Preparados para a época dos bailes de Verão.

Fumo Ninja: “Somos costureiros em parttime e a nossa paixão é o patchwork

Fotografia: João Hasselberg
Publicado a: 31/03/2022

Dizem que são uma espécie de “quatro agentes secretos”, mas a sua identidade parece não ter segredo algum. Pelo contrário, o verdadeiro enigma dos Fumo Ninja — grupo formado por Leonor Arnaut (voz), Norberto Lobo (baixo), Raquel Pimpão (teclas) e Ricardo Martins (bateria) — reside escondido na sua música que tão amavelmente nos é apresentada para descoberta no seu longa-duração de estreia, Olhos de Cetim, lançado na passada sexta-feira (25) com carimbo Revolve.

Um segredo, claro está, deixa de ser um segredo quando é revelado e, ao longo de Olhos de Cetim, vamos descobrindo, pouco a pouco, as peças que nos permitem resolver o puzzle deste mistério. Contudo, ao Rimas e Batidas, os Fumo Ninja contam coisas que poderão conferir vantagens na resolução do mesmo a quem ousar partir nesta curta, mas aventurosa jornada que a banda protagoniza neste trabalho discográfico. Dizem ser um “grupo que não pensa muito em géneros musicais” mas, quando pensamos que se apresentam como um conjunto dedicado “à exploração da pop por meios não ortodoxos”, se nos focarmos é natural que comecemos a perceber de onde é que surgem as canções que se ouvem em Olhos de Cetim. “Há uma base de canções que segue o seu rumo e se deixa contaminar, acusmática e auralmente falando, isto é”, referem.

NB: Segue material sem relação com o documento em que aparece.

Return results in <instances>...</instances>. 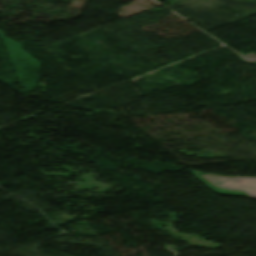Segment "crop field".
<instances>
[{"label": "crop field", "mask_w": 256, "mask_h": 256, "mask_svg": "<svg viewBox=\"0 0 256 256\" xmlns=\"http://www.w3.org/2000/svg\"><path fill=\"white\" fill-rule=\"evenodd\" d=\"M204 183L219 193L256 197V178H232L200 175L193 172Z\"/></svg>", "instance_id": "obj_1"}]
</instances>
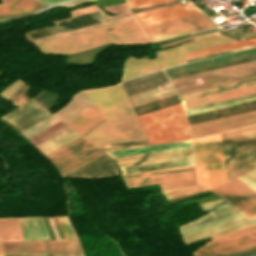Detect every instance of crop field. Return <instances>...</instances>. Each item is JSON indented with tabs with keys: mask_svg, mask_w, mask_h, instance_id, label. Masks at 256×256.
<instances>
[{
	"mask_svg": "<svg viewBox=\"0 0 256 256\" xmlns=\"http://www.w3.org/2000/svg\"><path fill=\"white\" fill-rule=\"evenodd\" d=\"M223 183L256 168V125L215 135ZM214 135L192 140L198 183H222Z\"/></svg>",
	"mask_w": 256,
	"mask_h": 256,
	"instance_id": "1",
	"label": "crop field"
},
{
	"mask_svg": "<svg viewBox=\"0 0 256 256\" xmlns=\"http://www.w3.org/2000/svg\"><path fill=\"white\" fill-rule=\"evenodd\" d=\"M107 118L84 137L96 146L146 139L121 88L84 92Z\"/></svg>",
	"mask_w": 256,
	"mask_h": 256,
	"instance_id": "2",
	"label": "crop field"
},
{
	"mask_svg": "<svg viewBox=\"0 0 256 256\" xmlns=\"http://www.w3.org/2000/svg\"><path fill=\"white\" fill-rule=\"evenodd\" d=\"M110 31L105 29L116 28ZM109 42L116 44L148 43L139 27L133 21L37 44L36 46L48 54H70L87 50Z\"/></svg>",
	"mask_w": 256,
	"mask_h": 256,
	"instance_id": "3",
	"label": "crop field"
},
{
	"mask_svg": "<svg viewBox=\"0 0 256 256\" xmlns=\"http://www.w3.org/2000/svg\"><path fill=\"white\" fill-rule=\"evenodd\" d=\"M122 178L127 188L159 183L165 198L208 191L196 184L193 166L125 175Z\"/></svg>",
	"mask_w": 256,
	"mask_h": 256,
	"instance_id": "4",
	"label": "crop field"
},
{
	"mask_svg": "<svg viewBox=\"0 0 256 256\" xmlns=\"http://www.w3.org/2000/svg\"><path fill=\"white\" fill-rule=\"evenodd\" d=\"M137 118L150 144L189 139L180 104Z\"/></svg>",
	"mask_w": 256,
	"mask_h": 256,
	"instance_id": "5",
	"label": "crop field"
},
{
	"mask_svg": "<svg viewBox=\"0 0 256 256\" xmlns=\"http://www.w3.org/2000/svg\"><path fill=\"white\" fill-rule=\"evenodd\" d=\"M102 154L104 153L81 138L47 155V157L56 165L63 175Z\"/></svg>",
	"mask_w": 256,
	"mask_h": 256,
	"instance_id": "6",
	"label": "crop field"
},
{
	"mask_svg": "<svg viewBox=\"0 0 256 256\" xmlns=\"http://www.w3.org/2000/svg\"><path fill=\"white\" fill-rule=\"evenodd\" d=\"M182 63L185 61L180 45L168 50L156 51V58L152 60L146 58L135 60L129 57L124 62L121 81Z\"/></svg>",
	"mask_w": 256,
	"mask_h": 256,
	"instance_id": "7",
	"label": "crop field"
},
{
	"mask_svg": "<svg viewBox=\"0 0 256 256\" xmlns=\"http://www.w3.org/2000/svg\"><path fill=\"white\" fill-rule=\"evenodd\" d=\"M204 247L198 248L194 256H210L256 243V224L211 238Z\"/></svg>",
	"mask_w": 256,
	"mask_h": 256,
	"instance_id": "8",
	"label": "crop field"
},
{
	"mask_svg": "<svg viewBox=\"0 0 256 256\" xmlns=\"http://www.w3.org/2000/svg\"><path fill=\"white\" fill-rule=\"evenodd\" d=\"M239 213H241V212H239ZM239 213L228 216V217H224V218H221V219H218V220H215V221H212V222L200 225V226H196V227L184 230L183 232L186 235V234L196 232V231H199V230H202V229L214 226V225H218V224H221V223L233 220V219L243 217L242 216L243 214L241 213L242 214L241 215ZM255 223H256V217L248 219L245 216L243 218L233 220V221H230V222H227V223L215 226V227H211V228H208V229L196 232V233H192V234H189V235H186V236H184L182 231L180 233H181V236H182L185 244H187V243L192 242V241L209 238V237H212V236L223 234V233H226V232H229V231H232V230H236V229H239V228H242V227H245V226H248V225H252V224H255Z\"/></svg>",
	"mask_w": 256,
	"mask_h": 256,
	"instance_id": "9",
	"label": "crop field"
},
{
	"mask_svg": "<svg viewBox=\"0 0 256 256\" xmlns=\"http://www.w3.org/2000/svg\"><path fill=\"white\" fill-rule=\"evenodd\" d=\"M2 251L81 254L77 240L1 242Z\"/></svg>",
	"mask_w": 256,
	"mask_h": 256,
	"instance_id": "10",
	"label": "crop field"
},
{
	"mask_svg": "<svg viewBox=\"0 0 256 256\" xmlns=\"http://www.w3.org/2000/svg\"><path fill=\"white\" fill-rule=\"evenodd\" d=\"M252 124H256V111L192 125L190 131L195 138Z\"/></svg>",
	"mask_w": 256,
	"mask_h": 256,
	"instance_id": "11",
	"label": "crop field"
},
{
	"mask_svg": "<svg viewBox=\"0 0 256 256\" xmlns=\"http://www.w3.org/2000/svg\"><path fill=\"white\" fill-rule=\"evenodd\" d=\"M107 21V18L104 13L101 11L85 14L73 18H67L62 20H56L54 21L56 26L44 28L36 31H32L29 33H26L27 39H35L99 22Z\"/></svg>",
	"mask_w": 256,
	"mask_h": 256,
	"instance_id": "12",
	"label": "crop field"
},
{
	"mask_svg": "<svg viewBox=\"0 0 256 256\" xmlns=\"http://www.w3.org/2000/svg\"><path fill=\"white\" fill-rule=\"evenodd\" d=\"M186 4L189 2L135 14L134 17L143 26L200 12L195 7L188 8Z\"/></svg>",
	"mask_w": 256,
	"mask_h": 256,
	"instance_id": "13",
	"label": "crop field"
},
{
	"mask_svg": "<svg viewBox=\"0 0 256 256\" xmlns=\"http://www.w3.org/2000/svg\"><path fill=\"white\" fill-rule=\"evenodd\" d=\"M116 174L118 170L113 159L104 154L64 176L96 178Z\"/></svg>",
	"mask_w": 256,
	"mask_h": 256,
	"instance_id": "14",
	"label": "crop field"
},
{
	"mask_svg": "<svg viewBox=\"0 0 256 256\" xmlns=\"http://www.w3.org/2000/svg\"><path fill=\"white\" fill-rule=\"evenodd\" d=\"M48 115L50 114L33 101L2 118L22 130Z\"/></svg>",
	"mask_w": 256,
	"mask_h": 256,
	"instance_id": "15",
	"label": "crop field"
},
{
	"mask_svg": "<svg viewBox=\"0 0 256 256\" xmlns=\"http://www.w3.org/2000/svg\"><path fill=\"white\" fill-rule=\"evenodd\" d=\"M189 157H192L191 148L167 151V152H160V153H153V154L131 156V157H124V158H117L116 160L118 162V166L122 167V166H130V165L167 161V160L189 158Z\"/></svg>",
	"mask_w": 256,
	"mask_h": 256,
	"instance_id": "16",
	"label": "crop field"
},
{
	"mask_svg": "<svg viewBox=\"0 0 256 256\" xmlns=\"http://www.w3.org/2000/svg\"><path fill=\"white\" fill-rule=\"evenodd\" d=\"M199 207L201 209L206 210L207 212H209V214L202 216L186 225L180 226L179 230H184L208 221H212L236 212H239V210H237L235 207H233L231 204H229L228 202H226L223 199L220 200H216V201H212V202H208V203H204V204H200Z\"/></svg>",
	"mask_w": 256,
	"mask_h": 256,
	"instance_id": "17",
	"label": "crop field"
},
{
	"mask_svg": "<svg viewBox=\"0 0 256 256\" xmlns=\"http://www.w3.org/2000/svg\"><path fill=\"white\" fill-rule=\"evenodd\" d=\"M0 19L19 17L36 11L45 5L36 0H1Z\"/></svg>",
	"mask_w": 256,
	"mask_h": 256,
	"instance_id": "18",
	"label": "crop field"
},
{
	"mask_svg": "<svg viewBox=\"0 0 256 256\" xmlns=\"http://www.w3.org/2000/svg\"><path fill=\"white\" fill-rule=\"evenodd\" d=\"M212 190L224 197L247 216L256 215V206L252 204L253 202L251 203L249 200H247L248 198L246 199L227 183Z\"/></svg>",
	"mask_w": 256,
	"mask_h": 256,
	"instance_id": "19",
	"label": "crop field"
},
{
	"mask_svg": "<svg viewBox=\"0 0 256 256\" xmlns=\"http://www.w3.org/2000/svg\"><path fill=\"white\" fill-rule=\"evenodd\" d=\"M209 20L207 17H205L202 13L191 15V16H186L178 19H173L169 21H164L156 24H151L147 26H143L142 29L146 33V35L165 31V30H170L186 25H191L203 21Z\"/></svg>",
	"mask_w": 256,
	"mask_h": 256,
	"instance_id": "20",
	"label": "crop field"
},
{
	"mask_svg": "<svg viewBox=\"0 0 256 256\" xmlns=\"http://www.w3.org/2000/svg\"><path fill=\"white\" fill-rule=\"evenodd\" d=\"M104 118L105 117L102 115V113L93 104L79 116L69 122L68 125L83 135Z\"/></svg>",
	"mask_w": 256,
	"mask_h": 256,
	"instance_id": "21",
	"label": "crop field"
},
{
	"mask_svg": "<svg viewBox=\"0 0 256 256\" xmlns=\"http://www.w3.org/2000/svg\"><path fill=\"white\" fill-rule=\"evenodd\" d=\"M256 92V85L184 101L185 109Z\"/></svg>",
	"mask_w": 256,
	"mask_h": 256,
	"instance_id": "22",
	"label": "crop field"
},
{
	"mask_svg": "<svg viewBox=\"0 0 256 256\" xmlns=\"http://www.w3.org/2000/svg\"><path fill=\"white\" fill-rule=\"evenodd\" d=\"M194 39L195 41L183 45L185 53L233 42L232 40L222 36L219 31L196 36Z\"/></svg>",
	"mask_w": 256,
	"mask_h": 256,
	"instance_id": "23",
	"label": "crop field"
},
{
	"mask_svg": "<svg viewBox=\"0 0 256 256\" xmlns=\"http://www.w3.org/2000/svg\"><path fill=\"white\" fill-rule=\"evenodd\" d=\"M193 165L192 158L119 168L122 175Z\"/></svg>",
	"mask_w": 256,
	"mask_h": 256,
	"instance_id": "24",
	"label": "crop field"
},
{
	"mask_svg": "<svg viewBox=\"0 0 256 256\" xmlns=\"http://www.w3.org/2000/svg\"><path fill=\"white\" fill-rule=\"evenodd\" d=\"M24 239L49 238L41 218H18ZM44 240V239H34Z\"/></svg>",
	"mask_w": 256,
	"mask_h": 256,
	"instance_id": "25",
	"label": "crop field"
},
{
	"mask_svg": "<svg viewBox=\"0 0 256 256\" xmlns=\"http://www.w3.org/2000/svg\"><path fill=\"white\" fill-rule=\"evenodd\" d=\"M93 104L82 92L75 95L65 109L55 114L66 123ZM60 119V120H61ZM64 122V123H65Z\"/></svg>",
	"mask_w": 256,
	"mask_h": 256,
	"instance_id": "26",
	"label": "crop field"
},
{
	"mask_svg": "<svg viewBox=\"0 0 256 256\" xmlns=\"http://www.w3.org/2000/svg\"><path fill=\"white\" fill-rule=\"evenodd\" d=\"M188 147H191L190 141L166 144V145H159V146H152V147L130 149V150H123V151H116V152H109L108 154L110 156H112L113 158H117V157H124V156H131V155H138V154H145V153H152V152H160V151H167V150H174V149H181V148H188Z\"/></svg>",
	"mask_w": 256,
	"mask_h": 256,
	"instance_id": "27",
	"label": "crop field"
},
{
	"mask_svg": "<svg viewBox=\"0 0 256 256\" xmlns=\"http://www.w3.org/2000/svg\"><path fill=\"white\" fill-rule=\"evenodd\" d=\"M256 44V37L185 54L186 60Z\"/></svg>",
	"mask_w": 256,
	"mask_h": 256,
	"instance_id": "28",
	"label": "crop field"
},
{
	"mask_svg": "<svg viewBox=\"0 0 256 256\" xmlns=\"http://www.w3.org/2000/svg\"><path fill=\"white\" fill-rule=\"evenodd\" d=\"M211 27H215V25L210 21H208V22H204L196 25H191V26H187L179 29H174L166 32L149 35L148 37L150 38L151 41H156V40L167 39V38L195 32V31L211 28Z\"/></svg>",
	"mask_w": 256,
	"mask_h": 256,
	"instance_id": "29",
	"label": "crop field"
},
{
	"mask_svg": "<svg viewBox=\"0 0 256 256\" xmlns=\"http://www.w3.org/2000/svg\"><path fill=\"white\" fill-rule=\"evenodd\" d=\"M23 240L18 219L0 220V241Z\"/></svg>",
	"mask_w": 256,
	"mask_h": 256,
	"instance_id": "30",
	"label": "crop field"
},
{
	"mask_svg": "<svg viewBox=\"0 0 256 256\" xmlns=\"http://www.w3.org/2000/svg\"><path fill=\"white\" fill-rule=\"evenodd\" d=\"M132 19H134V17L129 16V17H125V18H121V19H117V20H113V21H109V22H105V23L85 27V28H80V29H76V30H72V31H68V32H64V33H60V34H56V35L36 39V40H32L31 42L36 44V43H40V42H44V41H48V40H52V39H56V38H60V37L80 33V32H84V31H88V30H92V29H96V28H100V27H104V26H108V25H112V24H116V23H120V22H124V21H128V20H132Z\"/></svg>",
	"mask_w": 256,
	"mask_h": 256,
	"instance_id": "31",
	"label": "crop field"
},
{
	"mask_svg": "<svg viewBox=\"0 0 256 256\" xmlns=\"http://www.w3.org/2000/svg\"><path fill=\"white\" fill-rule=\"evenodd\" d=\"M253 84H256V79L241 82V83H236V84H232V85H228V86H224V87H219V88H215V89H211V90H207V91H203V92L190 94V95L182 96L180 98L182 101H184V100H188V99H192V98H197V97L210 95V94H214V93H218V92H223V91H227V90H231V89L245 87V86H249V85H253Z\"/></svg>",
	"mask_w": 256,
	"mask_h": 256,
	"instance_id": "32",
	"label": "crop field"
},
{
	"mask_svg": "<svg viewBox=\"0 0 256 256\" xmlns=\"http://www.w3.org/2000/svg\"><path fill=\"white\" fill-rule=\"evenodd\" d=\"M233 188L239 191L242 195L248 198L251 202L256 205V192H254L251 188H249L246 184H244L238 178L228 182Z\"/></svg>",
	"mask_w": 256,
	"mask_h": 256,
	"instance_id": "33",
	"label": "crop field"
},
{
	"mask_svg": "<svg viewBox=\"0 0 256 256\" xmlns=\"http://www.w3.org/2000/svg\"><path fill=\"white\" fill-rule=\"evenodd\" d=\"M31 86L28 84H24L21 86L17 91H15L10 97H8L6 100L14 104L15 106H20L23 103L27 102L31 98L26 97L25 92L28 88Z\"/></svg>",
	"mask_w": 256,
	"mask_h": 256,
	"instance_id": "34",
	"label": "crop field"
},
{
	"mask_svg": "<svg viewBox=\"0 0 256 256\" xmlns=\"http://www.w3.org/2000/svg\"><path fill=\"white\" fill-rule=\"evenodd\" d=\"M58 121H60V120H58L54 116H51V117L41 121L40 123L32 126L31 128L21 132V133L27 138V137H29V136H31V135H33V134L43 130L44 128H46V127H48V126H50V125H52V124H54V123H56Z\"/></svg>",
	"mask_w": 256,
	"mask_h": 256,
	"instance_id": "35",
	"label": "crop field"
},
{
	"mask_svg": "<svg viewBox=\"0 0 256 256\" xmlns=\"http://www.w3.org/2000/svg\"><path fill=\"white\" fill-rule=\"evenodd\" d=\"M145 145H148V143H147L146 140H143V141L122 143V144L100 146L98 148L103 150V151H108V150H116V149L130 148V147L145 146Z\"/></svg>",
	"mask_w": 256,
	"mask_h": 256,
	"instance_id": "36",
	"label": "crop field"
},
{
	"mask_svg": "<svg viewBox=\"0 0 256 256\" xmlns=\"http://www.w3.org/2000/svg\"><path fill=\"white\" fill-rule=\"evenodd\" d=\"M170 0H127L130 9L150 6Z\"/></svg>",
	"mask_w": 256,
	"mask_h": 256,
	"instance_id": "37",
	"label": "crop field"
},
{
	"mask_svg": "<svg viewBox=\"0 0 256 256\" xmlns=\"http://www.w3.org/2000/svg\"><path fill=\"white\" fill-rule=\"evenodd\" d=\"M254 59H256V56L247 58V59H243V60H238V61H234V62H230V63L213 66V67H208V68H204V69H200V70H195V71H191V72H187V73H183V74L170 76L169 79L180 77V76H185V75H189V74H193V73H198V72H202V71H206V70H211V69H215V68H219V67H224V66H228V65H232V64H237V63H241V62H245V61H250V60H254Z\"/></svg>",
	"mask_w": 256,
	"mask_h": 256,
	"instance_id": "38",
	"label": "crop field"
},
{
	"mask_svg": "<svg viewBox=\"0 0 256 256\" xmlns=\"http://www.w3.org/2000/svg\"><path fill=\"white\" fill-rule=\"evenodd\" d=\"M255 99H256V96L247 98V99L230 102V103H226V104H221V105H217V106H213V107H209V108H204V109L188 112V113H186V115L187 116L193 115V114H197V113H201V112H205V111H209V110H214V109H218V108H222V107H226V106H230V105H235V104H239V103H243V102H247V101H251V100H255Z\"/></svg>",
	"mask_w": 256,
	"mask_h": 256,
	"instance_id": "39",
	"label": "crop field"
},
{
	"mask_svg": "<svg viewBox=\"0 0 256 256\" xmlns=\"http://www.w3.org/2000/svg\"><path fill=\"white\" fill-rule=\"evenodd\" d=\"M239 179L256 191V170L239 177Z\"/></svg>",
	"mask_w": 256,
	"mask_h": 256,
	"instance_id": "40",
	"label": "crop field"
},
{
	"mask_svg": "<svg viewBox=\"0 0 256 256\" xmlns=\"http://www.w3.org/2000/svg\"><path fill=\"white\" fill-rule=\"evenodd\" d=\"M4 256H81V255H58V254H35V253H3Z\"/></svg>",
	"mask_w": 256,
	"mask_h": 256,
	"instance_id": "41",
	"label": "crop field"
},
{
	"mask_svg": "<svg viewBox=\"0 0 256 256\" xmlns=\"http://www.w3.org/2000/svg\"><path fill=\"white\" fill-rule=\"evenodd\" d=\"M255 95H256V93L229 99V100H225V101H220V102H216V103H212V104H208V105H203V106H199V107H195V108H191V109H187L185 111L188 112V111H192V110H196V109H200V108H204V107H209V106H213V105H217V104H221V103H226V102H230V101H234V100H238V99H242V98H247V97H251V96H255Z\"/></svg>",
	"mask_w": 256,
	"mask_h": 256,
	"instance_id": "42",
	"label": "crop field"
},
{
	"mask_svg": "<svg viewBox=\"0 0 256 256\" xmlns=\"http://www.w3.org/2000/svg\"><path fill=\"white\" fill-rule=\"evenodd\" d=\"M253 249H256V244L248 246V247H245V248H242V249L226 252V253H224V255L225 256H232V255L244 253V252H247V251H250V250H253Z\"/></svg>",
	"mask_w": 256,
	"mask_h": 256,
	"instance_id": "43",
	"label": "crop field"
},
{
	"mask_svg": "<svg viewBox=\"0 0 256 256\" xmlns=\"http://www.w3.org/2000/svg\"><path fill=\"white\" fill-rule=\"evenodd\" d=\"M62 220H63V222H64V224H65V226H66V228H67L71 238L72 239H76V235H75V233H74V231H73V229H72V227H71L67 217H62Z\"/></svg>",
	"mask_w": 256,
	"mask_h": 256,
	"instance_id": "44",
	"label": "crop field"
},
{
	"mask_svg": "<svg viewBox=\"0 0 256 256\" xmlns=\"http://www.w3.org/2000/svg\"><path fill=\"white\" fill-rule=\"evenodd\" d=\"M250 47L251 46L240 48V49H235V50H231V51H227V52H222V53H218V54H214V55H209V56H205V57H201V58H196V59L188 60L186 62H190V61H194V60H198V59H203V58H207V57H211V56H216V55H220V54H224V53H229V52H233V51H237V50H242V49H246V48H250Z\"/></svg>",
	"mask_w": 256,
	"mask_h": 256,
	"instance_id": "45",
	"label": "crop field"
},
{
	"mask_svg": "<svg viewBox=\"0 0 256 256\" xmlns=\"http://www.w3.org/2000/svg\"><path fill=\"white\" fill-rule=\"evenodd\" d=\"M47 5H50V4H54V3H57V2H61V1H64V0H39Z\"/></svg>",
	"mask_w": 256,
	"mask_h": 256,
	"instance_id": "46",
	"label": "crop field"
},
{
	"mask_svg": "<svg viewBox=\"0 0 256 256\" xmlns=\"http://www.w3.org/2000/svg\"><path fill=\"white\" fill-rule=\"evenodd\" d=\"M58 219H59V222H60V224H61V227H62L63 233H64V235H65V238H66V239H70V237H69V235H68V233H67V231H66V229H65V227H64V225H63V223H62V221H61V219H60V217H59Z\"/></svg>",
	"mask_w": 256,
	"mask_h": 256,
	"instance_id": "47",
	"label": "crop field"
},
{
	"mask_svg": "<svg viewBox=\"0 0 256 256\" xmlns=\"http://www.w3.org/2000/svg\"><path fill=\"white\" fill-rule=\"evenodd\" d=\"M236 256H256V250H253L244 254L236 255Z\"/></svg>",
	"mask_w": 256,
	"mask_h": 256,
	"instance_id": "48",
	"label": "crop field"
},
{
	"mask_svg": "<svg viewBox=\"0 0 256 256\" xmlns=\"http://www.w3.org/2000/svg\"><path fill=\"white\" fill-rule=\"evenodd\" d=\"M243 36L244 38L256 36V31L244 33Z\"/></svg>",
	"mask_w": 256,
	"mask_h": 256,
	"instance_id": "49",
	"label": "crop field"
},
{
	"mask_svg": "<svg viewBox=\"0 0 256 256\" xmlns=\"http://www.w3.org/2000/svg\"><path fill=\"white\" fill-rule=\"evenodd\" d=\"M255 103H256V101L248 102V105L255 104ZM249 110H250V111H251V110H256V106L249 108Z\"/></svg>",
	"mask_w": 256,
	"mask_h": 256,
	"instance_id": "50",
	"label": "crop field"
},
{
	"mask_svg": "<svg viewBox=\"0 0 256 256\" xmlns=\"http://www.w3.org/2000/svg\"><path fill=\"white\" fill-rule=\"evenodd\" d=\"M0 254H2V252L0 251Z\"/></svg>",
	"mask_w": 256,
	"mask_h": 256,
	"instance_id": "51",
	"label": "crop field"
},
{
	"mask_svg": "<svg viewBox=\"0 0 256 256\" xmlns=\"http://www.w3.org/2000/svg\"><path fill=\"white\" fill-rule=\"evenodd\" d=\"M1 256V255H0Z\"/></svg>",
	"mask_w": 256,
	"mask_h": 256,
	"instance_id": "52",
	"label": "crop field"
}]
</instances>
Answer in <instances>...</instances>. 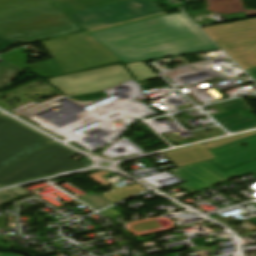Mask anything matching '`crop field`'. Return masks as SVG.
I'll list each match as a JSON object with an SVG mask.
<instances>
[{
  "instance_id": "crop-field-1",
  "label": "crop field",
  "mask_w": 256,
  "mask_h": 256,
  "mask_svg": "<svg viewBox=\"0 0 256 256\" xmlns=\"http://www.w3.org/2000/svg\"><path fill=\"white\" fill-rule=\"evenodd\" d=\"M123 64L217 49L183 14H171L94 33Z\"/></svg>"
},
{
  "instance_id": "crop-field-2",
  "label": "crop field",
  "mask_w": 256,
  "mask_h": 256,
  "mask_svg": "<svg viewBox=\"0 0 256 256\" xmlns=\"http://www.w3.org/2000/svg\"><path fill=\"white\" fill-rule=\"evenodd\" d=\"M28 127L0 114V169L16 161L44 176L90 165L88 159L78 163L77 155Z\"/></svg>"
},
{
  "instance_id": "crop-field-3",
  "label": "crop field",
  "mask_w": 256,
  "mask_h": 256,
  "mask_svg": "<svg viewBox=\"0 0 256 256\" xmlns=\"http://www.w3.org/2000/svg\"><path fill=\"white\" fill-rule=\"evenodd\" d=\"M64 0H0V35L27 44L82 29L50 3Z\"/></svg>"
},
{
  "instance_id": "crop-field-4",
  "label": "crop field",
  "mask_w": 256,
  "mask_h": 256,
  "mask_svg": "<svg viewBox=\"0 0 256 256\" xmlns=\"http://www.w3.org/2000/svg\"><path fill=\"white\" fill-rule=\"evenodd\" d=\"M250 144L244 148L243 145ZM210 152L216 157L214 163L224 169L247 162L256 158V134L245 139L226 144ZM187 184L179 185L182 189L193 194L215 186L233 178H243L256 172V160L244 165L223 170L210 161L169 171Z\"/></svg>"
},
{
  "instance_id": "crop-field-5",
  "label": "crop field",
  "mask_w": 256,
  "mask_h": 256,
  "mask_svg": "<svg viewBox=\"0 0 256 256\" xmlns=\"http://www.w3.org/2000/svg\"><path fill=\"white\" fill-rule=\"evenodd\" d=\"M161 15H165V13L46 40L42 41L41 44L64 74L95 68L120 60L89 37L87 33Z\"/></svg>"
},
{
  "instance_id": "crop-field-6",
  "label": "crop field",
  "mask_w": 256,
  "mask_h": 256,
  "mask_svg": "<svg viewBox=\"0 0 256 256\" xmlns=\"http://www.w3.org/2000/svg\"><path fill=\"white\" fill-rule=\"evenodd\" d=\"M202 30L244 70L256 67V19Z\"/></svg>"
},
{
  "instance_id": "crop-field-7",
  "label": "crop field",
  "mask_w": 256,
  "mask_h": 256,
  "mask_svg": "<svg viewBox=\"0 0 256 256\" xmlns=\"http://www.w3.org/2000/svg\"><path fill=\"white\" fill-rule=\"evenodd\" d=\"M130 79H132L130 73L119 64L47 81L66 96L72 97L104 91Z\"/></svg>"
},
{
  "instance_id": "crop-field-8",
  "label": "crop field",
  "mask_w": 256,
  "mask_h": 256,
  "mask_svg": "<svg viewBox=\"0 0 256 256\" xmlns=\"http://www.w3.org/2000/svg\"><path fill=\"white\" fill-rule=\"evenodd\" d=\"M162 12L153 0H129L69 16L87 30Z\"/></svg>"
},
{
  "instance_id": "crop-field-9",
  "label": "crop field",
  "mask_w": 256,
  "mask_h": 256,
  "mask_svg": "<svg viewBox=\"0 0 256 256\" xmlns=\"http://www.w3.org/2000/svg\"><path fill=\"white\" fill-rule=\"evenodd\" d=\"M255 133L233 137V138L216 141L208 144H203V145L186 148L178 151H173V152L165 153L164 155L173 164L175 168H178V167L213 159L214 156L208 150L229 142L242 139L244 137L250 136Z\"/></svg>"
},
{
  "instance_id": "crop-field-10",
  "label": "crop field",
  "mask_w": 256,
  "mask_h": 256,
  "mask_svg": "<svg viewBox=\"0 0 256 256\" xmlns=\"http://www.w3.org/2000/svg\"><path fill=\"white\" fill-rule=\"evenodd\" d=\"M227 113L212 116L221 125L232 132L251 127H256L255 117H243L241 111L248 108L240 99L219 103Z\"/></svg>"
},
{
  "instance_id": "crop-field-11",
  "label": "crop field",
  "mask_w": 256,
  "mask_h": 256,
  "mask_svg": "<svg viewBox=\"0 0 256 256\" xmlns=\"http://www.w3.org/2000/svg\"><path fill=\"white\" fill-rule=\"evenodd\" d=\"M38 177L42 176L15 162L0 170V186L3 187Z\"/></svg>"
},
{
  "instance_id": "crop-field-12",
  "label": "crop field",
  "mask_w": 256,
  "mask_h": 256,
  "mask_svg": "<svg viewBox=\"0 0 256 256\" xmlns=\"http://www.w3.org/2000/svg\"><path fill=\"white\" fill-rule=\"evenodd\" d=\"M125 0H68L60 3H55L59 9L67 14L83 11L91 8H96L104 5H109Z\"/></svg>"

São, sem dúvida, boas pistas dadas pela banda para nos permitir dizer, sem rodeios, que as composições dos Fumo Ninja soam a pop mas que, quando escavamos, descobrimos que tendem a ser mais do que isso, com a sua estética pastel recheada de nostalgia a la bedroom pop. Mas existem extras em termos de composição que as fazem desenvolver como se de uma desconstrução da ideia de canção “popular” se tratasse, lembrando aquilo que Bruno Pernadas tem feito ao longo da sua discografia ou que um Lucio Battisti realizou com a sua pop progressiva. Sobre a forma como tratam a existência do seu lado mais “pop”, o grupo assinala que talvez tenham “sido todos seduzidos pelo charme da pop, mas cada um com a sua técnica distinta de paquera”, numa clara referência aos detalhes que cada agente adiciona ao longo de Olhos de Cetim: a voz textural de Leonor, as investidas na bateria bem direccionadas por Ricardo, as linhas de baixo afincadas e impossíveis de ignorar de Norberto e a presença virtuosa e constante de Raquel por trás das teclas na progressão das faixas.  

Momentos como as orelhudas “Chapada da Deusa” (o single que antecipou o disco), “Aku3” (esta com toques de hip hop à mistura) ou “Segredo” demonstram bem como o grupo consegue desconstruir a ideia pré-concebida de canção “pop”. Faixas como o jazz de fusão de “Mangas de Camisa” e “Frugal” ou a psicadélica “Algas” são o demonstrar da existência de “um espaço designado para a marotice no universo ninja, mas este coabita com alguma inocência onírica adventure time”.



As duas últimas em particular — “Frugal” e “Algas” — revelam bastante sobre as dinâmicas criativas do conjunto. A primeira apresenta malandrice na forma como a voz de Arnaut acompanha as grooves da canção, enquanto a segunda, apesar de se iniciar próxima da pop mais psicadélica, desenvolve-se de forma bastante orgânica até ao mundo da pop progressiva, fazendo lembrar uns Yes ou Electric Light Orchestra.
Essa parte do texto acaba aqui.